In Duffy's first six years as a varsity football player at Michigan, the team compiled an overall record of 17–4. In his seventh season, Duffy reportedly served as a player and coach for the 1891 team. While official sources list only Mike Murphy and Frank Crawford as the coaches of the 1891 team, the Chicago Daily Tribune reported in November 1891 that the Michigan team was "coached systematically" by Murphy, Crawford, Horace Greely Prettyman and Duffy. The 1891 team finished with a 4–5 record, losing more games that year than in the prior six years combined.

Duffy received his undergraduate degree from the University of Michigan in 1890 and a law degree in 1892. While at Michigan, Duffy was a member of the Chi Psi (ΧΨ) fraternity.

===Legal career===
After receiving his degrees, he entered the practice of law in Bay City, Michigan. He was the city attorney in Bay City from 1897 to 1899 and thereafter returned to private practice. Duffy was also a member of the University of Michigan's Board in Control of Athletics from its inception through at least 1921. In February 1917, he was the only member of the Board who voted against a resolution favoring Michigan's rejoining the Western Conference. He was also president of the Michigan State Bar in 1930.

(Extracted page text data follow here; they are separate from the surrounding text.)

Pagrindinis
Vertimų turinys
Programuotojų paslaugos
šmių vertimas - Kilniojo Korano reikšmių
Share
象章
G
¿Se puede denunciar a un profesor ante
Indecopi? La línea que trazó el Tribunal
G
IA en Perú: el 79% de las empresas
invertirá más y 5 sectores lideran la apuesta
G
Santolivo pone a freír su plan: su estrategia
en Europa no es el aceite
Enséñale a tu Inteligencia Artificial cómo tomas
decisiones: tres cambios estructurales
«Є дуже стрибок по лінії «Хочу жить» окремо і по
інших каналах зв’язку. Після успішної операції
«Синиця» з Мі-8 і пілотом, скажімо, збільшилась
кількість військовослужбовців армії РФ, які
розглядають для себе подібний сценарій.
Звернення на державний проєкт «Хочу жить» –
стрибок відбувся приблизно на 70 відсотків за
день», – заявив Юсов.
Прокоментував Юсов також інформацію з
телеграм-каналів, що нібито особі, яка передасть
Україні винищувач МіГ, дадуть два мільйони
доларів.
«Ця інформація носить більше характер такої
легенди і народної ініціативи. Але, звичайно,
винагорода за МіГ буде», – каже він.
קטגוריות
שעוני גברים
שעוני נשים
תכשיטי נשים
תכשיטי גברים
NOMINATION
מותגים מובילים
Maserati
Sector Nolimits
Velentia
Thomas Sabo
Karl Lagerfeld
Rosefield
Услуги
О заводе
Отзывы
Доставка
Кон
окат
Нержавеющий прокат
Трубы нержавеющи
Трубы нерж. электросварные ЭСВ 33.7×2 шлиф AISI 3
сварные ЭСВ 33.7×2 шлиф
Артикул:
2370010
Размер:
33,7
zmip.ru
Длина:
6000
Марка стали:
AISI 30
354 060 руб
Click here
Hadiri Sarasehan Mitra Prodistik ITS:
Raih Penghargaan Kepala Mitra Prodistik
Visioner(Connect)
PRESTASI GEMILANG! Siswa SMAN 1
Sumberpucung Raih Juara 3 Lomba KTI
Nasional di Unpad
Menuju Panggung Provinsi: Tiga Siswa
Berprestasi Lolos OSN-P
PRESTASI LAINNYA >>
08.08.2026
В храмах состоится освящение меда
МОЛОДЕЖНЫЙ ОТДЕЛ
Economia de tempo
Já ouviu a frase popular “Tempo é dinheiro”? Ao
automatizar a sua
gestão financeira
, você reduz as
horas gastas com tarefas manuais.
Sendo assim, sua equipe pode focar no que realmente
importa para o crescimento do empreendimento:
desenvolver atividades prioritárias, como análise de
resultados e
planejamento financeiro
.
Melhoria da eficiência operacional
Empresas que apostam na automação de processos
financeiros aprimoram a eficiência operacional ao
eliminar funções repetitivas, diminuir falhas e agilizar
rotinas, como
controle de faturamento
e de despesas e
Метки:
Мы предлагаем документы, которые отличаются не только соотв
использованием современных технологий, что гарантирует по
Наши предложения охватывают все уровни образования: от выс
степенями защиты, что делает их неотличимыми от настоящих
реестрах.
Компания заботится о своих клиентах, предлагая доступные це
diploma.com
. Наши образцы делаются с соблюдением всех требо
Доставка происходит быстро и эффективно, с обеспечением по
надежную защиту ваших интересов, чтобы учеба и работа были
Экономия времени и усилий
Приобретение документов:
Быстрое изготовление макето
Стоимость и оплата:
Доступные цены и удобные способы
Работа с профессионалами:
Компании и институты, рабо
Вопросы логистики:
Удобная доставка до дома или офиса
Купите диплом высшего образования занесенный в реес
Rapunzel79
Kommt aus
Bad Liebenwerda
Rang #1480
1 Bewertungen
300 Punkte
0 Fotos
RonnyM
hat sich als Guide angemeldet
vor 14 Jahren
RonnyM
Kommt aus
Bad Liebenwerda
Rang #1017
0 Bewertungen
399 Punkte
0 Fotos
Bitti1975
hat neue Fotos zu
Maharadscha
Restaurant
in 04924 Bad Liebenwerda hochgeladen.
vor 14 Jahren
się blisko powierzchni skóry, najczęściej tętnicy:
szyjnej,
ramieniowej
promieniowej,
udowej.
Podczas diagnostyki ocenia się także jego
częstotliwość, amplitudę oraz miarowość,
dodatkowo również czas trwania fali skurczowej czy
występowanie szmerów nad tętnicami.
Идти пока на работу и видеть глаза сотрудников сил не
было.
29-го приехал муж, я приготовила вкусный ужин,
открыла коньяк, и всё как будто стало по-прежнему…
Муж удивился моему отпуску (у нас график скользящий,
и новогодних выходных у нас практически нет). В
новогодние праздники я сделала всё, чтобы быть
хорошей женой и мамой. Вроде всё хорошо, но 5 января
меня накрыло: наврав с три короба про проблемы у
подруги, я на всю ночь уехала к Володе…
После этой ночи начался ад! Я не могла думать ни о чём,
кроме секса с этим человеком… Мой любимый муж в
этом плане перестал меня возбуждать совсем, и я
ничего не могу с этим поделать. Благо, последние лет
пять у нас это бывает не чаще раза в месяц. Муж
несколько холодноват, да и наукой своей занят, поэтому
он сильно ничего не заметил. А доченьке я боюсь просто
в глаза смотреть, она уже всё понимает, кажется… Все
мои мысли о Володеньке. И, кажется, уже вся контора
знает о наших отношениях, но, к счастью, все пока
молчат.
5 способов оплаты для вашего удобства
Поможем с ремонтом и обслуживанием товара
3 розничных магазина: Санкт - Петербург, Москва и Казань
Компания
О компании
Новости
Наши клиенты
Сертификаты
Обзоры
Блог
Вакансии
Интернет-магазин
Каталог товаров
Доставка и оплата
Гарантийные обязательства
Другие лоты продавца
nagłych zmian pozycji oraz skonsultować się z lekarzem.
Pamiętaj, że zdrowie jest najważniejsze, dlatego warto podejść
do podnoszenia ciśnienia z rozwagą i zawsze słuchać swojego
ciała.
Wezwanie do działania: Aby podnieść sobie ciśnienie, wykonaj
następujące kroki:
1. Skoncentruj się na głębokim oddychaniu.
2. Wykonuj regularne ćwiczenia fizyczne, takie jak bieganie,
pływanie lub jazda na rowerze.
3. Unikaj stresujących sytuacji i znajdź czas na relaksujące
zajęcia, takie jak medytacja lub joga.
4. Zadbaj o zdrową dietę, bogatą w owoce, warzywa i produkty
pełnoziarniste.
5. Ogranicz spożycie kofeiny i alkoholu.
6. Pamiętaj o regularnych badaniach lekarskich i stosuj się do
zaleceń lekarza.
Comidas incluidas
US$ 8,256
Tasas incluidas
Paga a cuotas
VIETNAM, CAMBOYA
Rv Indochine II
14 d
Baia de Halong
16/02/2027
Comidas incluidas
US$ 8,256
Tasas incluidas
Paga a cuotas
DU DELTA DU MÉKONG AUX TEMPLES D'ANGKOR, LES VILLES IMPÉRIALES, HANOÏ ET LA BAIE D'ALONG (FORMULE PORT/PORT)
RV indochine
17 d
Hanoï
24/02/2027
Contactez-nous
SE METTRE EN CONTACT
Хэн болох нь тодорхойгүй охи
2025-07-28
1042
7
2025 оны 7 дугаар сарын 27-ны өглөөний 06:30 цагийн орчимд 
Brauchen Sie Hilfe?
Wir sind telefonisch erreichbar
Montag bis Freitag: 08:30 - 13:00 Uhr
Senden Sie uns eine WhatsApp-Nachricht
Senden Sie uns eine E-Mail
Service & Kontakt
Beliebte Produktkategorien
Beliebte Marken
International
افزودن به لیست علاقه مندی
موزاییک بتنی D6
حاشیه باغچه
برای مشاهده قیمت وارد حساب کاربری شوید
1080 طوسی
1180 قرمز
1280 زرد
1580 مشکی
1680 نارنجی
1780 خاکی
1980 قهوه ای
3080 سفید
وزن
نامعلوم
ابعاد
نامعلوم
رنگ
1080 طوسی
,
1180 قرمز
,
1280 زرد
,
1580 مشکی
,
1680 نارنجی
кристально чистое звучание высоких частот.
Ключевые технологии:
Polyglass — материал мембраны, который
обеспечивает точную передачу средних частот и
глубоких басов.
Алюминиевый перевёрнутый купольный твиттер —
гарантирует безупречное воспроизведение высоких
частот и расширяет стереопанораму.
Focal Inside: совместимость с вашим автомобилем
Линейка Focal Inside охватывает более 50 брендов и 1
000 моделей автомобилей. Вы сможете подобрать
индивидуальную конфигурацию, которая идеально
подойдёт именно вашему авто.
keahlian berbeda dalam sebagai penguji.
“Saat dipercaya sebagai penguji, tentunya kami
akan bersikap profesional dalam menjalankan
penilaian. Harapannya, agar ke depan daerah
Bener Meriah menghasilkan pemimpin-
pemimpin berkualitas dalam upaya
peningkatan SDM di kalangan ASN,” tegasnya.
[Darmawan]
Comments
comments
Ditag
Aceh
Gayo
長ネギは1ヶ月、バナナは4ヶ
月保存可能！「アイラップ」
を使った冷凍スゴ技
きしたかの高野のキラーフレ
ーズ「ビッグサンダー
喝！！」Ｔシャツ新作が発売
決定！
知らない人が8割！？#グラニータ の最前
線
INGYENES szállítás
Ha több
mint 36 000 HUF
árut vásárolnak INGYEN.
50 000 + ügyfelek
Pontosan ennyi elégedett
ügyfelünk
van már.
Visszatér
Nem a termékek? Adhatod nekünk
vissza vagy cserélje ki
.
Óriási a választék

Duffy purchased the Port Huron & Detroit Railroad in 1922 and served as its chairman. He died in 1953.

===Honorary degree===
In 1921, the University of Michigan presented Duffy with an honorary degree of Master of Arts. When the honorary degree was presented, Professor John G. Winter praised Duffy as follows:

Mr. James Eugene Duffy, of Bay City, a graduate of Michigan, College of Literature, Science, and the Arts, class of 1890, and of the Law School in the class of 1892. Vividly remembered by his fellow collegians of the older day as an athlete of high renown; a member of the Board in Control of Athletics since its inception, he has been helpful and constant in his devotion to the best interests of his Alma Mater. Honored alike by his associates of the bar and the citizens of his commonwealth, he deserves recognition by the University.